*What the task requires:* Please reproduce the text of every entry below exactly, line for line, leaving the pictures out of your answer.
START Records
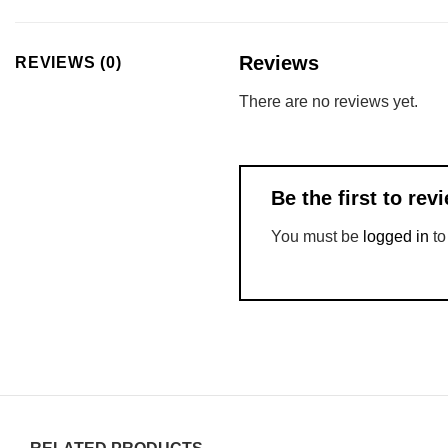
Reviews
REVIEWS (0)
There are no reviews yet.
Be the first to r
You must be
logged in
to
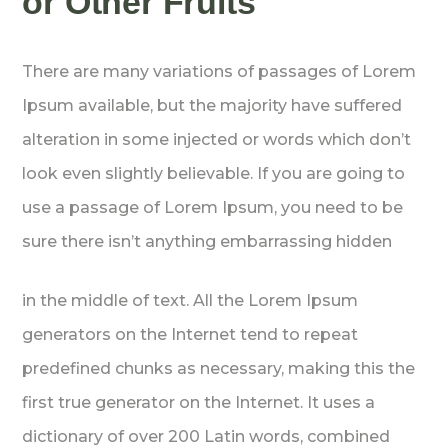
or Other Fruits
There are many variations of passages of Lorem
Ipsum available, but the majority have suffered
alteration in some injected or words which don’t
look even slightly believable. If you are going to
use a passage of Lorem Ipsum, you need to be
sure there isn’t anything embarrassing hidden
in the middle of text. All the Lorem Ipsum
generators on the Internet tend to repeat
predefined chunks as necessary, making this the
first true generator on the Internet. It uses a
dictionary of over 200 Latin words, combined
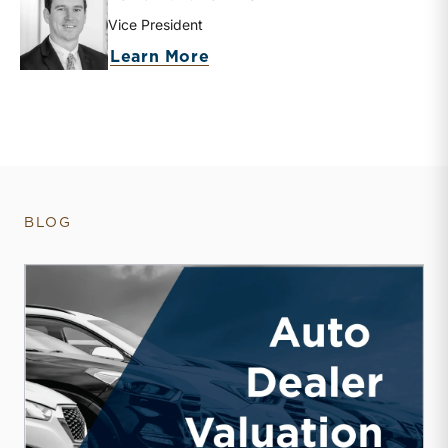
Vice President
about David W. R. Harkins
Learn More
BLOG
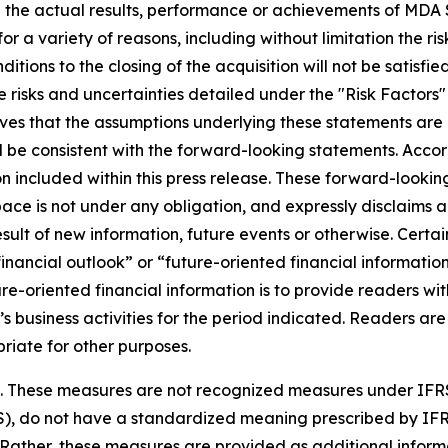
 the actual results, performance or achievements of MDA S
r a variety of reasons, including without limitation the ris
nditions to the closing of the acquisition will not be satisfi
 risks and uncertainties detailed under the "Risk Factors
es that the assumptions underlying these statements are 
ll be consistent with the forward-looking statements. Acco
 included within this press release. These forward-looking
ce is not under any obligation, and expressly disclaims an
lt of new information, future events or otherwise. Certain
ancial outlook” or “future-oriented financial information”
uture-oriented financial information is to provide readers
’s business activities for the period indicated. Readers are
riate for other purposes.
es. These measures are not recognized measures under IFR
S), do not have a standardized meaning prescribed by IF
 Rather, these measures are provided as additional info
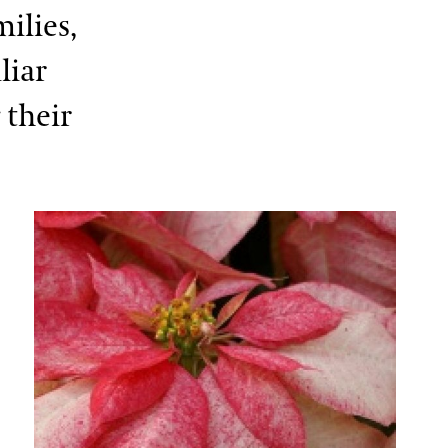
ilies,
liar
 their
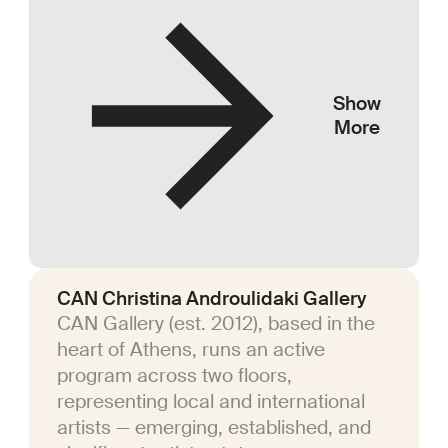
Show
More
CAN Christina Androulidaki Gallery
CAN Gallery (est. 2012), based in the
heart of Athens, runs an active
program across two floors,
representing local and international
artists — emerging, established, and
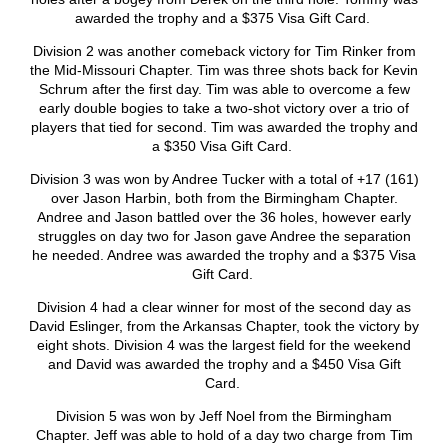
awarded the trophy and a $375 Visa Gift Card.
Division 2 was another comeback victory for Tim Rinker from
the Mid-Missouri Chapter. Tim was three shots back for Kevin
Schrum after the first day. Tim was able to overcome a few
early double bogies to take a two-shot victory over a trio of
players that tied for second. Tim was awarded the trophy and
a $350 Visa Gift Card.
Division 3 was won by Andree Tucker with a total of +17 (161)
over Jason Harbin, both from the Birmingham Chapter.
Andree and Jason battled over the 36 holes, however early
struggles on day two for Jason gave Andree the separation
he needed. Andree was awarded the trophy and a $375 Visa
Gift Card.
Division 4 had a clear winner for most of the second day as
David Eslinger, from the Arkansas Chapter, took the victory by
eight shots. Division 4 was the largest field for the weekend
and David was awarded the trophy and a $450 Visa Gift
Card.
Division 5 was won by Jeff Noel from the Birmingham
Chapter. Jeff was able to hold of a day two charge from Tim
END Records
*Response for this exercise:*
Reviews
REVIEWS (0)
There are no reviews yet.
Be the first to r
You must be
logged in
to
or Other Fruits
There are many variations of passages of Lorem
Ipsum available, but the majority have suffered
alteration in some injected or words which don’t
look even slightly believable. If you are going to
use a passage of Lorem Ipsum, you need to be
sure there isn’t anything embarrassing hidden
in the middle of text. All the Lorem Ipsum
generators on the Internet tend to repeat
predefined chunks as necessary, making this the
first true generator on the Internet. It uses a
dictionary of over 200 Latin words, combined
Vice President
about David W. R. Harkins
Learn More
BLOG
 the actual results, performance or achievements of MDA S
r a variety of reasons, including without limitation the ris
nditions to the closing of the acquisition will not be satisfi
 risks and uncertainties detailed under the "Risk Factors
es that the assumptions underlying these statements are 
ll be consistent with the forward-looking statements. Acco
 included within this press release. These forward-looking
ce is not under any obligation, and expressly disclaims an
lt of new information, future events or otherwise. Certain
ancial outlook” or “future-oriented financial information”
uture-oriented financial information is to provide readers
’s business activities for the period indicated. Readers are
riate for other purposes.
es. These measures are not recognized measures under IFR
S), do not have a standardized meaning prescribed by IF
 Rather, these measures are provided as additional info
ilies,
liar
 their
Show
More
CAN Christina Androulidaki Gallery
CAN Gallery (est. 2012), based in the
heart of Athens, runs an active
program across two floors,
representing local and international
artists — emerging, established, and
awarded the trophy and a $375 Visa Gift Card.
Division 2 was another comeback victory for Tim Rinker from
the Mid-Missouri Chapter. Tim was three shots back for Kevin
Schrum after the first day. Tim was able to overcome a few
early double bogies to take a two-shot victory over a trio of
players that tied for second. Tim was awarded the trophy and
a $350 Visa Gift Card.
Division 3 was won by Andree Tucker with a total of +17 (161)
over Jason Harbin, both from the Birmingham Chapter.
Andree and Jason battled over the 36 holes, however early
struggles on day two for Jason gave Andree the separation
he needed. Andree was awarded the trophy and a $375 Visa
Gift Card.
Division 4 had a clear winner for most of the second day as
David Eslinger, from the Arkansas Chapter, took the victory by
eight shots. Division 4 was the largest field for the weekend
and David was awarded the trophy and a $450 Visa Gift
Card.
Division 5 was won by Jeff Noel from the Birmingham
Chapter. Jeff was able to hold of a day two charge from Tim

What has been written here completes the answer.